# Xbox One: external storage won’t be supported at launch



## Ares (Nov 23, 2009)

*Xbox One: external storage won’t be supported at launch*

Xbox One will not allow you to add external storage for games or media installs at launch, Microsoft has confirmed.










The news comes from the latest Major Nelson podcast. Answering a fan question at PAX about the feature, he said: “The future plan is for definitely to support external storage much like we do on the Xbox 360.

“My understanding is that feature will not be there at launch because the team is working on some other things, but it definitely is on the list. I don’t know when it will come in though.”

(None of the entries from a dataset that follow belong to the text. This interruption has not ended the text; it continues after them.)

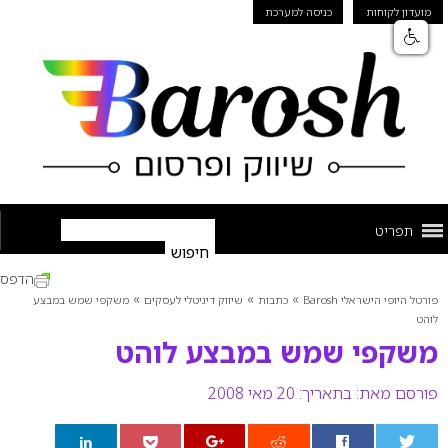
מועדון לקוחות
כניסה למערכת
תפריט
הדפס
»
»
»
פורטל היופי הישראלי Barosh
כתבות
שיווק דיגיטלי לעסקים
משקפי שמש במבצע
לוהט
משקפי שמש במבצע לוהט
פורסם מאת:
בתאריך: 20 מאי 2008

Xbox One will ship with a 500Gb internal hard drive, and it was confirmed back in May that users can’t replace the internal drive.

Sony has said it will allow users to change their internal PS4 hard drives come launch.

Source: VG24/7


----------



## Mike Edwards (Mar 10, 2011)

seriously? ANOTHER non removable hard drive M$??? it's like they WANT to take second seat this year again.


----------



## Ares (Nov 23, 2009)

Hey Mike, did you hear that loud thud (sound of second shoe dropping) or was it just me.


----------



## Mike Edwards (Mar 10, 2011)

LOL, it fell on top of me I swear


----------



## Ares (Nov 23, 2009)

I don't understand the logic behind this....I really don't, while 500Gbs sounds like a lot it really isn't when you factor in other data besides game saves and apps. I have 750Gbs of music on a 1TB external which isn't supported by the XB1 at launch or until whenever man I was sure I would find positive and uplifting stories about XB1 since there was a lot of negative ones last week.....so much for that.

P.S. 

Lucky for you it was just a shoe..LOL


----------



## Mike Edwards (Mar 10, 2011)

their strategy is HONESTLY puzzling. I REALLY wanted to like the x one this time and hoped that they had learned from their mistakes since the original X-box was FANTASTIC!, but it's like watching a train wreck. It's horrifying yet you can't look away


----------